Today we bring you Blackitude, a new music video from Montreal hip-hop artist Vox Sambou, filmed in Batey San Luis in the Dominican Republic by Ariel Mota.
This latest video builds on a trajectory of socially conscious, contemporary hip-hop that has established Sambou as a key figure on the progressive front of the Rap Kreyòl movement.
Sambou’s work has long explored the vast history of anti-colonial resistance of the Haitian people, from the 1804 revolution until now. Today, as the people of Haitian continue to struggle for justice and dignity in the context of a UN-lead military occupation and massive corruption surrounding the international NGO complex that landed in Haiti in the days after the massive January, 2010 earthquake, Sambou’s work is as important as ever.
Looking beyond Haiti, the latest video by Sambou is a call for unity and solidarity across the African diaspora.
“Blackitude is inspired by Nelson Maca, poet, professor and activist in Salvador da Bahia, Brazil. The song’s theme is ‘negritude’ and the larger African diaspora,” writes Sambou.
The track features Juan Garzon Brown on percussion, Diegal Leger (Rawgged MC via Nomadic Massive) on bass, Jason Sharp on Baritone saxophone, and Sanya Michel-Elie on backup vocals. It is featured on the upcoming second album by Sambou set to be released in the summer of 2012.
“It was powerful to shoot this video in Batey San Luis, where Haitian workers were slaves on sugar plantations in the Dominican Republic,” explains Sambou in an interview with Art Threat, “all the people in the video are Haitians born in Dominican Republic, they don’t even speak Haitian Creole anymore but they are still connected to Haiti and the African diaspora”
“Many Haitian workers, despite being born in Dominican Republic, do not have any status,” outlines Sambou. “Haitians face major human rights violations, they are struggling every day, living in communities often without electricity or water, without access to education.”

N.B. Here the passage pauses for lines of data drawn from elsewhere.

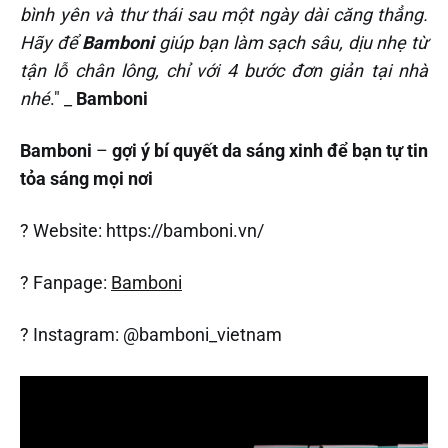
bình yên và thư thái sau một ngày dài căng thẳng.
Hãy để
Bamboni
giúp bạn làm sạch sâu, dịu nhẹ từ
tận lỗ chân lông, chỉ với 4 bước đơn giản tại nhà
nhé
." _
Bamboni
Bamboni
–
gợi ý bí quyết da sáng xinh để bạn tự tin
tỏa sáng mọi nơi
? Website: https://bamboni.vn/
? Fanpage:
Bamboni
? Instagram: @bamboni_vietnam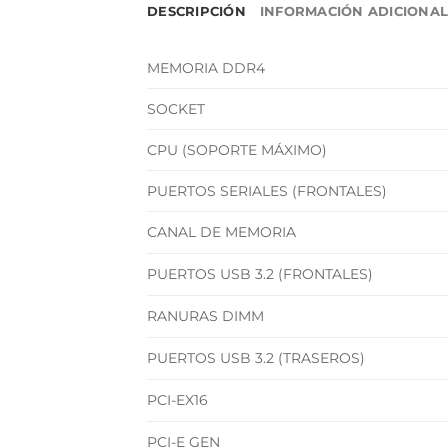
DESCRIPCIÓN
INFORMACIÓN ADICIONA
MEMORIA DDR4
SOCKET
CPU (SOPORTE MÁXIMO)
PUERTOS SERIALES (FRONTALES)
CANAL DE MEMORIA
PUERTOS USB 3.2 (FRONTALES)
RANURAS DIMM
PUERTOS USB 3.2 (TRASEROS)
PCI-EX16
PCI-E GEN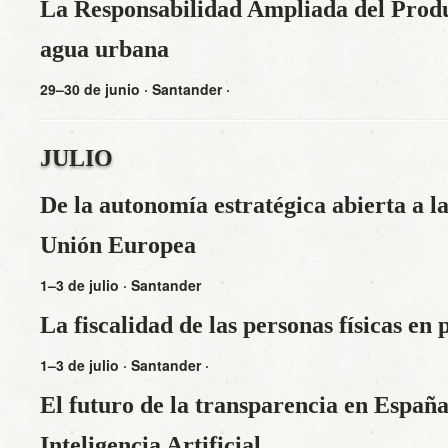
La Responsabilidad Ampliada del Produc
agua urbana
29–30 de junio · Santander ·
JULIO
De la autonomía estratégica abierta a l
Unión Europea
1–3 de julio · Santander
La fiscalidad de las personas físicas en 
1–3 de julio · Santander ·
El futuro de la transparencia en España 
Inteligencia Artificial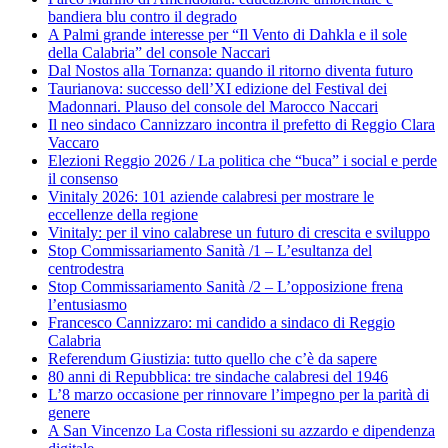
bandiera blu contro il degrado
A Palmi grande interesse per “Il Vento di Dahkla e il sole
della Calabria” del console Naccari
Dal Nostos alla Tornanza: quando il ritorno diventa futuro
Taurianova: successo dell’XI edizione del Festival dei
Madonnari. Plauso del console del Marocco Naccari
Il neo sindaco Cannizzaro incontra il prefetto di Reggio Clara
Vaccaro
Elezioni Reggio 2026 / La politica che “buca” i social e perde
il consenso
Vinitaly 2026: 101 aziende calabresi per mostrare le
eccellenze della regione
Vinitaly: per il vino calabrese un futuro di crescita e sviluppo
Stop Commissariamento Sanità /1 – L’esultanza del
centrodestra
Stop Commissariamento Sanità /2 – L’opposizione frena
l’entusiasmo
Francesco Cannizzaro: mi candido a sindaco di Reggio
Calabria
Referendum Giustizia: tutto quello che c’è da sapere
80 anni di Repubblica: tre sindache calabresi del 1946
L’8 marzo occasione per rinnovare l’impegno per la parità di
genere
A San Vincenzo La Costa riflessioni su azzardo e dipendenza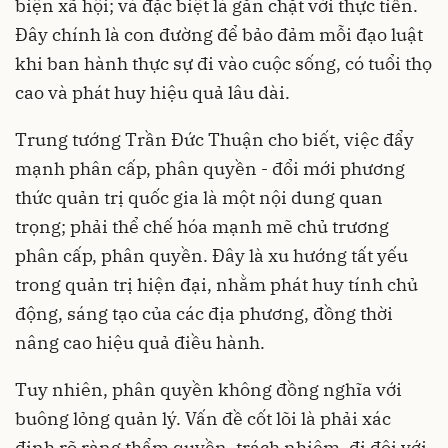
biện xã hội; và đặc biệt là gắn chặt với thực tiễn.
Đây chính là con đường để bảo đảm mỗi đạo luật
khi ban hành thực sự đi vào cuộc sống, có tuổi thọ
cao và phát huy hiệu quả lâu dài.
Trung tướng Trần Đức Thuận cho biết, việc đẩy
mạnh phân cấp, phân quyền - đổi mới phương
thức quản trị quốc gia là một nội dung quan
trọng; phải thể chế hóa mạnh mẽ chủ trương
phân cấp, phân quyền. Đây là xu hướng tất yếu
trong quản trị hiện đại, nhằm phát huy tính chủ
động, sáng tạo của các địa phương, đồng thời
nâng cao hiệu quả điều hành.
Tuy nhiên, phân quyền không đồng nghĩa với
buông lỏng quản lý. Vấn đề cốt lõi là phải xác
định rõ ràng thẩm quyền, trách nhiệm, đi đôi với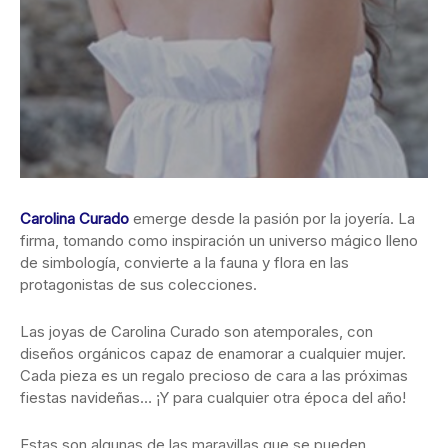
Carolina Curado
emerge desde la pasión por la joyería. La
firma, tomando como inspiración un universo mágico lleno
de simbología, convierte a
la fauna y flora en las
protagonistas de sus colecciones.
Las joyas de Carolina Curado son atemporales, con
diseños orgánicos capaz de enamorar a cualquier mujer.
Cada pieza es un regalo precioso de cara a las próximas
fiestas navideñas… ¡Y para cualquier otra época del año!
Estas son algunas de las maravillas que se pueden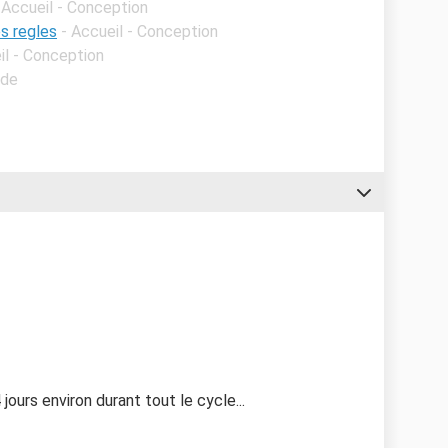
 Accueil - Conception
s regles
- Accueil - Conception
il - Conception
ide
ours environ durant tout le cycle...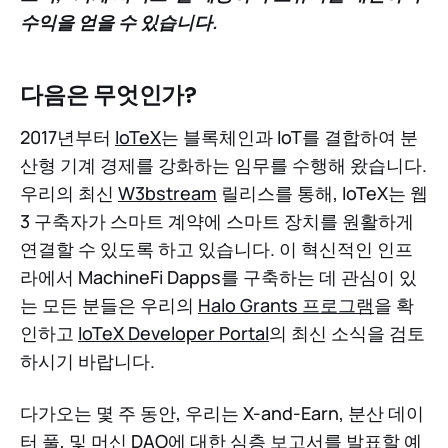
수익을 얻을 수 있습니다.
다음은 무엇인가?
2017년부터
IoTeX
는 블록체인과 IoT를 결합하여 분
산형 기계 경제를 강화하는 임무를 수행해 왔습니다.
우리의 최신
W3bstream
릴리스를 통해, IoTeX는 웹
3 구축자가 스마트 계약에 스마트 장치를 원활하게
연결할 수 있도록 하고 있습니다. 이 혁신적인 인프
라에서 MachineFi Dapps를 구축하는 데 관심이 있
는 모든 분들은 우리의
Halo Grants 프로그램
을 확
인하고
IoTeX Developer Portal
의 최신 소식을 검토
하시기 바랍니다.
다가오는 몇 주 동안, 우리는 X-and-Earn, 분산 데이
터 풀, 및 머신 DAO에 대한 심층 보고서를 발표할 예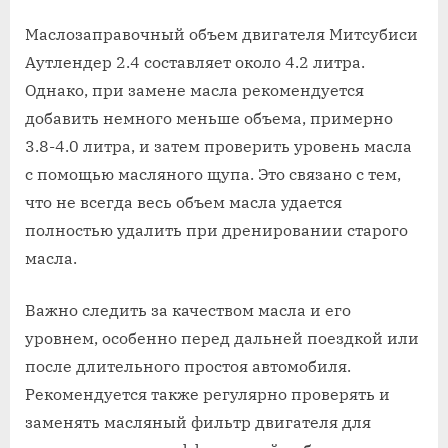
Маслозаправочный объем двигателя Митсубиси
Аутлендер 2.4 составляет около 4.2 литра.
Однако, при замене масла рекомендуется
добавить немного меньше объема, примерно
3.8-4.0 литра, и затем проверить уровень масла
с помощью масляного щупа. Это связано с тем,
что не всегда весь объем масла удается
полностью удалить при дренировании старого
масла.
Важно следить за качеством масла и его
уровнем, особенно перед дальней поездкой или
после длительного простоя автомобиля.
Рекомендуется также регулярно проверять и
заменять масляный фильтр двигателя для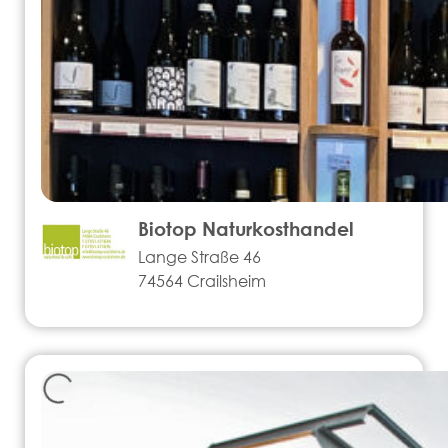
Biotop Naturkosthandel
Lange Straße 46
74564 Crailsheim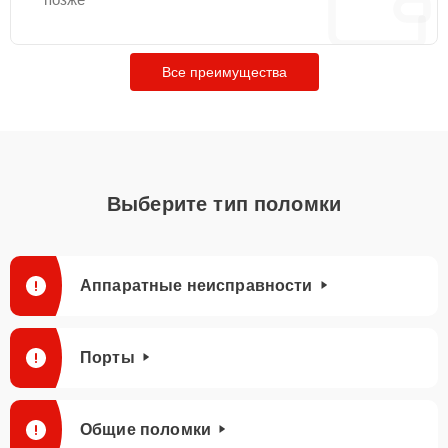
Все преимущества
Выберите тип поломки
Аппаратные неисправности
Порты
Общие поломки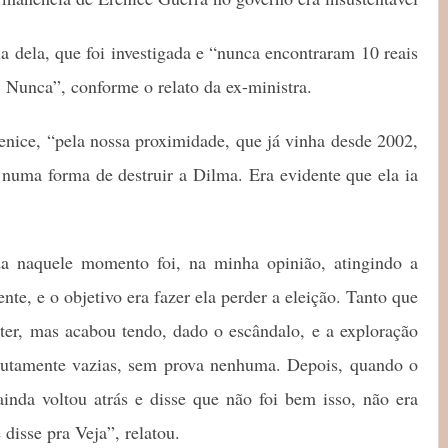
a dela, que foi investigada e “nunca encontraram 10 reais
a. Nunca”, conforme o relato da ex-ministra.
renice, “pela nossa proximidade, que já vinha desde 2002,
 numa forma de destruir a Dilma. Era evidente que ela ia
da naquele momento foi, na minha opinião, atingindo a
nte, e o objetivo era fazer ela perder a eleição. Tanto que
 ter, mas acabou tendo, dado o escândalo, e a exploração
lutamente vazias, sem prova nenhuma. Depois, quando o
ainda voltou atrás e disse que não foi bem isso, não era
disse pra Veja”, relatou.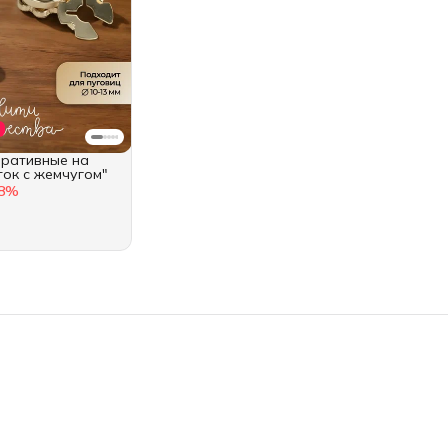
оративные на
ток с жемчугом"
8
%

Sambou shot the video in a spiritual community center in Batey San Luis and employs both the rythms and colors that evoke reflection on not only the African diaspora but also the power of resistance and struggle for justice.
“As Haitians from the African Diaspora we are connected through the drum,” continues Sambou, “the drum connects us today to our the past, to our traditions, also the drum brings us together in the present and into the future, we will all leave but the drum will remain.”